— EXTRACT TO READ —

·····

Leadership Is Lonely - Pick Up The Phone

Leadership Is Lonely - Pick Up The Phone

After becoming the youngest coach in NFL history to win a Super Bowl during the 2021 season, Coach Sean McVay of the Los Angeles Rams was in a funk.

Just one year after climbing the mountain to the top and being the biggest coaching leader in the sports world, Sean McVay and the LA Rams went 5-12 in a disastrous 2022 season. 

It’s not that he “mailed it in” in 2022. It’s just that it is so hard to maintain that level of excellence in a league as competitive as the NFL.

McVay was exhausted. He said in an article in The Athletic, “You’re in the middle of a storm. It’s real gray; things are cloudy.”

Maybe you can remember a time as a coach or leader where things got this cloudy. It’s a lonely feeling when things aren’t clicking. Few people understand the weight of being the top leader in a struggling situation.

Things got so bad for McVay that he contemplated quitting the coaching profession, just one year after becoming the youngest coach to win a super bowl in league history. 

As McVay staggered to the end of January in 2023 he received a voicemail.

“Sean, this is Chris Petersen calling. I am the former head coach at Boise State and the University of Washington… I’ve just been thinkin’ about ya. I know you’re going through some hard times..”

McVay called Coach Petersen back and the two struck up a multiple year long relationship corresponding every few weeks, far less football talk than you’d think, far more life talk. The former Boise State and Washington University football head coach, Coach Petersen knows a bit about burnout, stress, and the loneliness of coaching and leadership.

After becoming the fastest FBS coach to reach 100 wins, Coach Petersen walked away from it all in December of 2019. Despite consecutive 10 win seasons in 2017 and 2018, Petersen found himself sliding and out of energy. Toward the end of the season he retired and surprised everybody, himself included. 

Now years later, in 2022 after seeing Sean McVay looking the same way he had in press conferences, he realized he needed to do something. 

So he picked up the phone. And I’m sure Coach McVay is glad he did. 

Pick Up The Phone (And Call Someone)

Here’s a sobering exercise. If you’re an iphone user follow this prompt. 

Settings > Screen Time 

Take a look at your daily average. 

Now look deeper into each week and begin to assess how much of that daily screen time was spent actually connecting with real people. 

How much of that time was spent by initiating contact with someone with the following opening statements.

“Hey I thought of you the other day..”

“I saw ____ the other day and wanted to reach out..”

“Following the season, how are you holding up?”

“Just checking in, call me back when you’re free to chat.”

Americans on average spend about 5 hours and 16 minutes on their phones each day. Yet often the natural flow doesn’t seem to include near the same intentionality as Chris Petersen. Are we using these devices or are they using us?

·····

— RECORDS SUPPLIED —
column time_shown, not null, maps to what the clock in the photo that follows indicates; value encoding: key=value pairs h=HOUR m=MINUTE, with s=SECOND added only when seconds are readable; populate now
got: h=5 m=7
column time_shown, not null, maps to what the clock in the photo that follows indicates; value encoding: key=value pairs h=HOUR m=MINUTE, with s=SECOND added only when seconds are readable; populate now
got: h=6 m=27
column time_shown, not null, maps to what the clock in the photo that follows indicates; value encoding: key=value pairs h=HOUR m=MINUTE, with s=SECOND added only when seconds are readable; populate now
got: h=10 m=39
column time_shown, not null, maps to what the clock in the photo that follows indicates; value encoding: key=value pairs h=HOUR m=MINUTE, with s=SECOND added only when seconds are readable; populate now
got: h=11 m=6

·····

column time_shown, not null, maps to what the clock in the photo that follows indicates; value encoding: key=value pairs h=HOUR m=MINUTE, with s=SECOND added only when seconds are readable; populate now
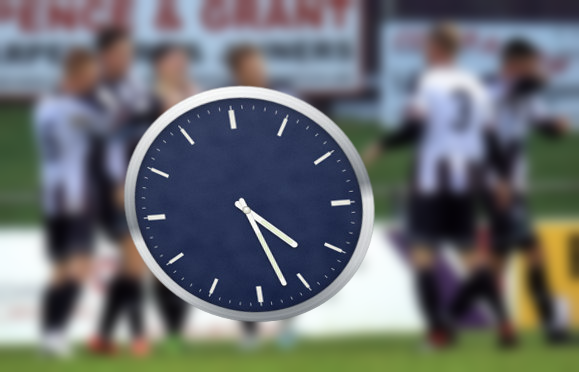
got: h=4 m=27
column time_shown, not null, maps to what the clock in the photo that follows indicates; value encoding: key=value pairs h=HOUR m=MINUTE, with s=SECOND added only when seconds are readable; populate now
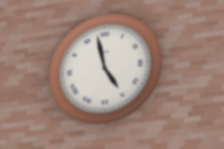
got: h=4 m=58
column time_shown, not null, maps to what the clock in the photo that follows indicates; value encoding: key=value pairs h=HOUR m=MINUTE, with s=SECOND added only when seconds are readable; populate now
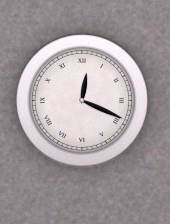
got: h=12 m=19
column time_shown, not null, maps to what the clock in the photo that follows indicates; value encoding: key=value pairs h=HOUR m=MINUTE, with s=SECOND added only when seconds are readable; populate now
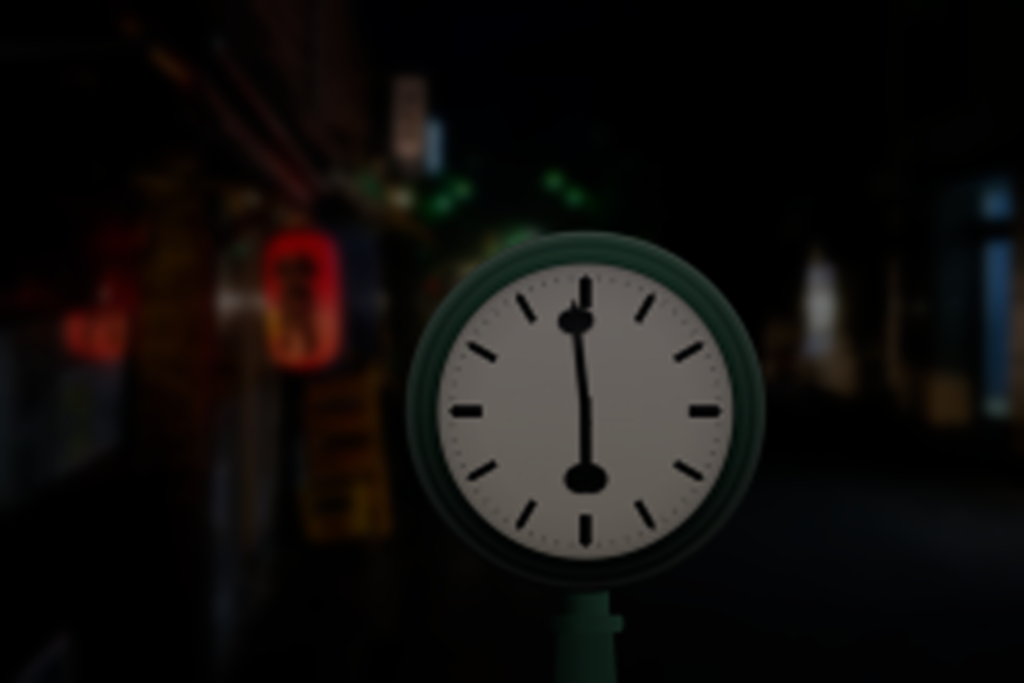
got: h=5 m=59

·····

— REQUIRED TASK A —
Quote the article about Sean McVay and Chris Petersen word for word, between "How much of that time" and "they using us?", inclusive.
— REQUIRED TASK B —
Pick up the leadership article on Sean McVay and Chris Petersen after its final sentence and keep writing it.

— TASK RESULT A —
How much of that time was spent by initiating contact with someone with the following opening statements.

“Hey I thought of you the other day..”

“I saw ____ the other day and wanted to reach out..”

“Following the season, how are you holding up?”

“Just checking in, call me back when you’re free to chat.”

Americans on average spend about 5 hours and 16 minutes on their phones each day. Yet often the natural flow doesn’t seem to include near the same intentionality as Chris Petersen. Are we using these devices or are they using us?

— TASK RESULT B —
Increase Your Impact

I’ve yet to meet a high performer or leader who doesn’t want to increase their impact. The problem is we often think it’s going to take a grand effort to be impactful. Something big. Something loud. 

Big swings of focus and determination. Leading with a big vision, bold accountability, grandiose speeches. There’s many ways to make an impact. 

Quite possibly the lowest hanging fruit for impact these days is to pick up the phone and make a phone call.

Who doesn’t want to hear that someone thought about them?

What lonely leader couldn’t benefit from 45 minutes to talk to someone they trust?

Don’t overcomplicate it. Sit for a moment before moving on from this newsletter and think of 5 names that came to mind over the last week that you haven’t talked to in awhile.

Write them down 1-5. 

Call them.

Don’t sell anything. Don’t promote anything. Don’t network for a job. Don’t make the conversation all about you. 

Just call for the sake of calling. Because that’s what a supremely confident person does. Someone who is more concerned with giving than getting. It takes a lot of security to utter Chris Petersen’s words,

“I’ve been thinking about ya.”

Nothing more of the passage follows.